6. The next phase is an independent task. Each of you will work on his or her own body map. As mentioned, some of you may use symbols...

7. When you're done, spread the body maps all over the place, on the ground or on the walls as in an exhibition room and initiate a conversation session about them.

Ask the participants to describe and to explain their body maps.
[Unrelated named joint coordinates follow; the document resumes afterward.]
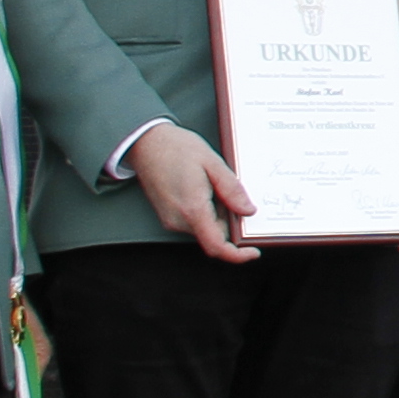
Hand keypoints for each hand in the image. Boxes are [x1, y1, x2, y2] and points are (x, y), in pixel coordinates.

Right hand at [130, 122, 260, 262]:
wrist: (145, 142)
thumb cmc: (176, 148)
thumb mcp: (213, 162)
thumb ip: (232, 190)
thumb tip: (248, 210)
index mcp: (193, 209)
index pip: (217, 246)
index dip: (237, 255)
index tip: (253, 252)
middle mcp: (178, 220)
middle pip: (214, 235)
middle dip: (229, 220)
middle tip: (230, 193)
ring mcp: (170, 219)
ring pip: (205, 228)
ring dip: (217, 214)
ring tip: (212, 184)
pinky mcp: (167, 216)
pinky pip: (193, 222)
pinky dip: (205, 211)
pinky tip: (203, 188)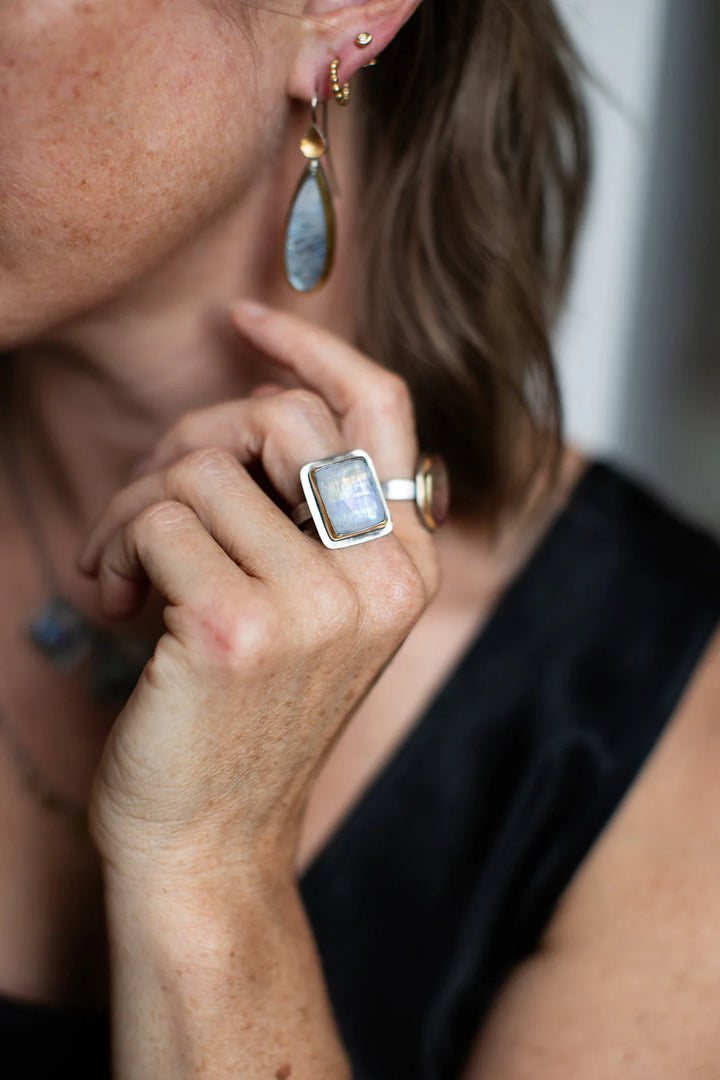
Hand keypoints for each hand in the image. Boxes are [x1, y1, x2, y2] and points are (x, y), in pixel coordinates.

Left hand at [79, 302, 438, 879]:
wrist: (210, 841)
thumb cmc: (244, 713)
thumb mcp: (309, 605)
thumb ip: (307, 509)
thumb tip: (258, 400)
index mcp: (405, 563)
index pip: (379, 407)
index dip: (311, 349)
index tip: (245, 321)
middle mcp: (381, 578)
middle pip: (273, 418)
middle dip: (187, 441)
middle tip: (148, 505)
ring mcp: (318, 605)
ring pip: (196, 467)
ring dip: (133, 510)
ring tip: (125, 570)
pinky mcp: (241, 628)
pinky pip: (156, 519)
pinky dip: (115, 548)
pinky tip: (117, 605)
Ask them also about their difficulties and how they felt during thee exercise.

 

 

If, for any reason (because of age, illness or cultural obstacles), your participants cannot move freely enough to make the body maps of human size, you can also ask them to draw the outline of a human body on an A4 sized paper and fill it out in the same way with words, patterns or images.

Part 5: Creation 

Mixing the foreign and the known
miniature painting with collage technique

Objectives

 

1. Enhancing competences in visual perception
2. Recycling and rediscovering cultural and visual heritage
3. Learning about co-creation, working in group
4. Empowering creative processes and visual education
5. Foster self-expression and satisfaction
6. Enhancing cultural diversity and creating cultural encounters
7. Improving skills in the use of digital tools
8. Acquiring new skills in digital content making

Duration

 

Between 4 and 8 hours:
(from 2 to 4 occasions)

Materials needed

CRAFT TOOLS

-  Acrylic pain, paper,  water

-  Brushes, pencils

-  Pencil sharpener,  eraser

-  Objects for frottage

-  Pictures taken from the museum


DIGITAL TOOLS:
- Cell phones

To introduce the co-creative phase to produce our collective artwork, participants were asked to show and  present photos they made during the exhibition and at home.

 

Together we decided to  work with paper, acrylic and frottage method for the final  product.
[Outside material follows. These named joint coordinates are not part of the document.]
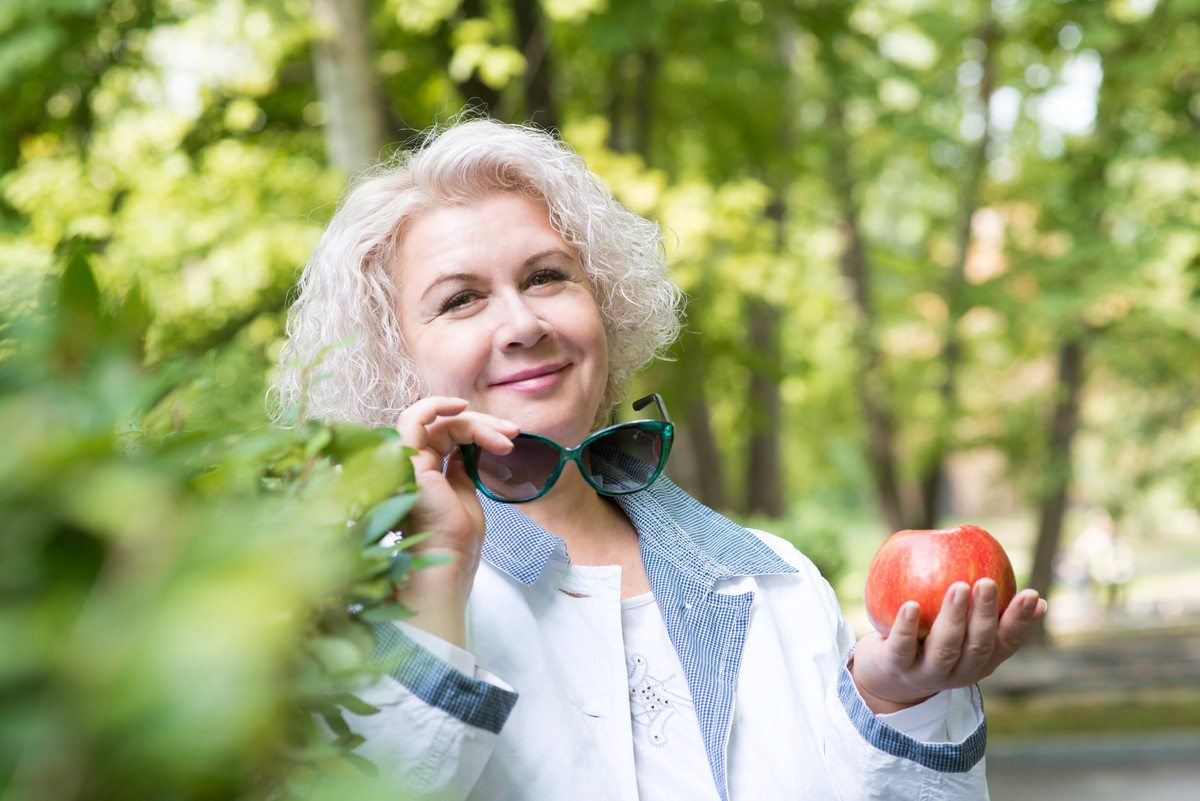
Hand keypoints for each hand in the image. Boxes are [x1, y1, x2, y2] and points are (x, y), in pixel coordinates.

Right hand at [393, 396, 519, 646]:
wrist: (449, 561)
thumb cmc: (456, 540)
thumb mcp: (465, 495)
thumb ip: (462, 470)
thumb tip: (469, 450)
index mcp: (424, 473)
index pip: (449, 437)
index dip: (479, 430)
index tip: (509, 438)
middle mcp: (411, 464)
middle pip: (446, 427)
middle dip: (484, 424)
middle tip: (513, 433)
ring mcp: (407, 461)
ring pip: (440, 423)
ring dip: (477, 422)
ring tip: (506, 437)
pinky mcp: (407, 460)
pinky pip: (414, 419)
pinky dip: (437, 405)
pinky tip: (463, 407)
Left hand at [849, 579, 1046, 713]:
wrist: (887, 677)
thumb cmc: (932, 642)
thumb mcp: (965, 634)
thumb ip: (991, 615)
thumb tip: (1037, 599)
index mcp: (980, 662)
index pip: (1006, 643)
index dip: (1019, 621)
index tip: (1030, 593)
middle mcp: (958, 672)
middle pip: (977, 647)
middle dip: (984, 615)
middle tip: (987, 582)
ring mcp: (927, 673)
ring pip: (944, 648)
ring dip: (953, 618)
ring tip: (958, 586)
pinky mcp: (897, 668)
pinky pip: (903, 647)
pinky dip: (906, 626)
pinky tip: (910, 604)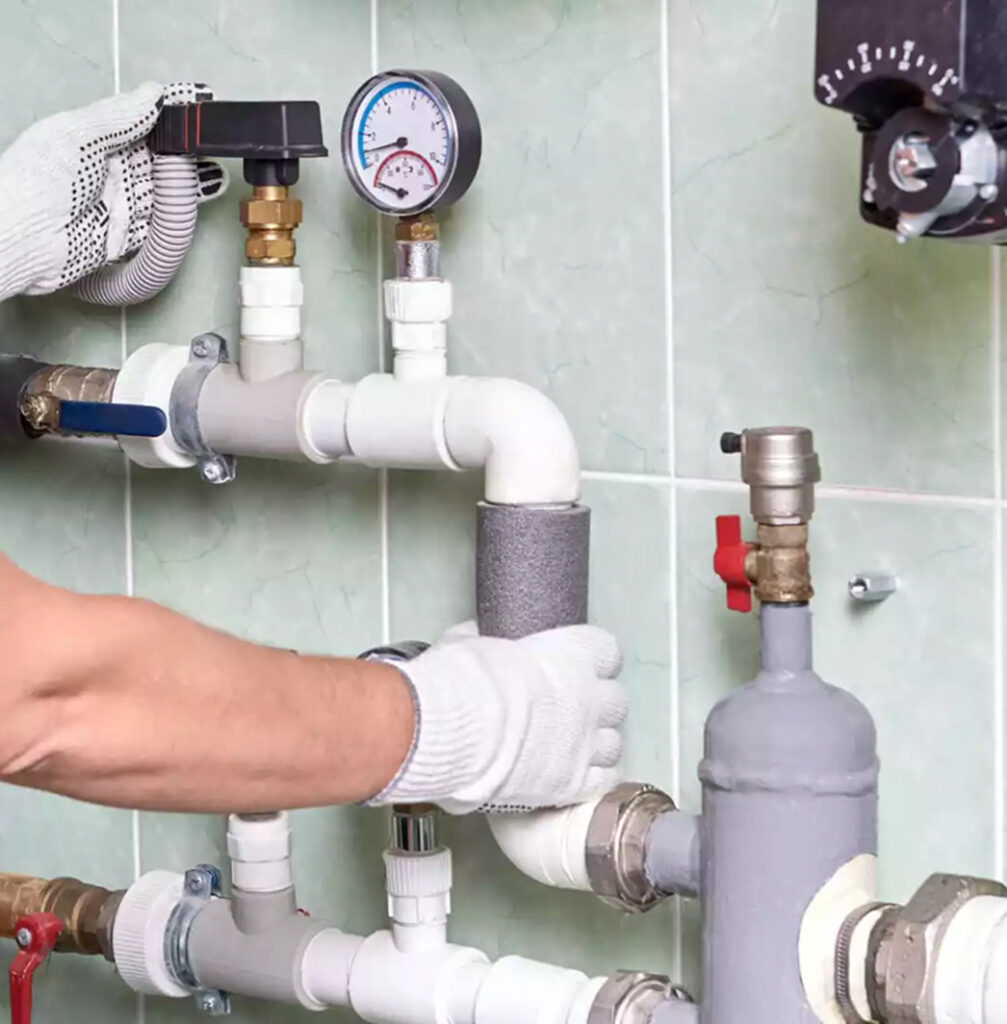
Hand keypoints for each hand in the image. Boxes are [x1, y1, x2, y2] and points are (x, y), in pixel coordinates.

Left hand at [0, 82, 226, 301]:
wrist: (26, 236)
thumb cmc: (43, 178)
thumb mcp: (79, 134)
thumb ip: (119, 116)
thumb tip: (155, 93)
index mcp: (94, 139)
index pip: (140, 122)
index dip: (169, 114)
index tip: (199, 104)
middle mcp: (108, 170)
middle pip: (156, 157)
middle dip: (184, 149)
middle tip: (212, 141)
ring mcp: (118, 204)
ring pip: (162, 189)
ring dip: (188, 180)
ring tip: (216, 171)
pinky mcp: (126, 236)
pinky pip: (158, 223)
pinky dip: (179, 212)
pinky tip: (199, 199)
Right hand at [369, 622, 626, 813]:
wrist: (459, 729)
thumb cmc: (465, 678)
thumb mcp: (469, 642)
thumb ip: (483, 638)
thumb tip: (474, 634)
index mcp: (572, 655)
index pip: (607, 651)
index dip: (593, 659)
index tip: (575, 665)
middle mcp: (590, 698)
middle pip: (616, 701)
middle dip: (596, 705)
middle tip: (569, 710)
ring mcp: (586, 743)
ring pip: (614, 743)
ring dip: (596, 744)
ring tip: (571, 748)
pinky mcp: (575, 783)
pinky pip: (603, 780)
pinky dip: (592, 778)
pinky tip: (572, 775)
We discussed how  patterns and ornaments from each culture can be used universally in their own private life and how their cultural mix between the home country and Germany is something unique to themselves.

Based on the collection of photos and objects from the museum and from home, participants create their own personalized ornaments. First each participant may work independently on separate papers as, out of these, at the end you will create a collage.

You can use drawing, colouring and painting techniques, 

work with colourful pencils or with acrylic paint.

Another idea can be to use the frottage technique. Here one needs an item that leaves an ornamental imprint e.g. a leaf. Take e.g. the leaf and place it under the paper. Now take a pencil and press it onto the paper underneath the leaf. Slowly, by rubbing it,  you will recognise the leaf’s imprint on the paper.

With the same technique, you can get the imprint of any other texture with relief.

Afterwords, your individual ornaments created by drawing, painting or frottage technique will be integrated into the collective composition

In the Berlin workshop, we decided to create a big Miniature painting since it is an art form that comes from the Middle East.

 

The participants have seen an enlarged version of a page's detail of the manuscript of Shah Tahmasp, an illustrated copy of the Persian epic poem, the Shahnameh created in the 16th century.

We were inspired to draw a similar one.

 

We co-created the scene to depict and added the missing narrative elements. 

 

There was a twist in the creation of the women : they decided to change the story of the painting by adding a female figure into the painting. Furthermore, the women added ornaments and items from their own home into the painting and personalised it thereby.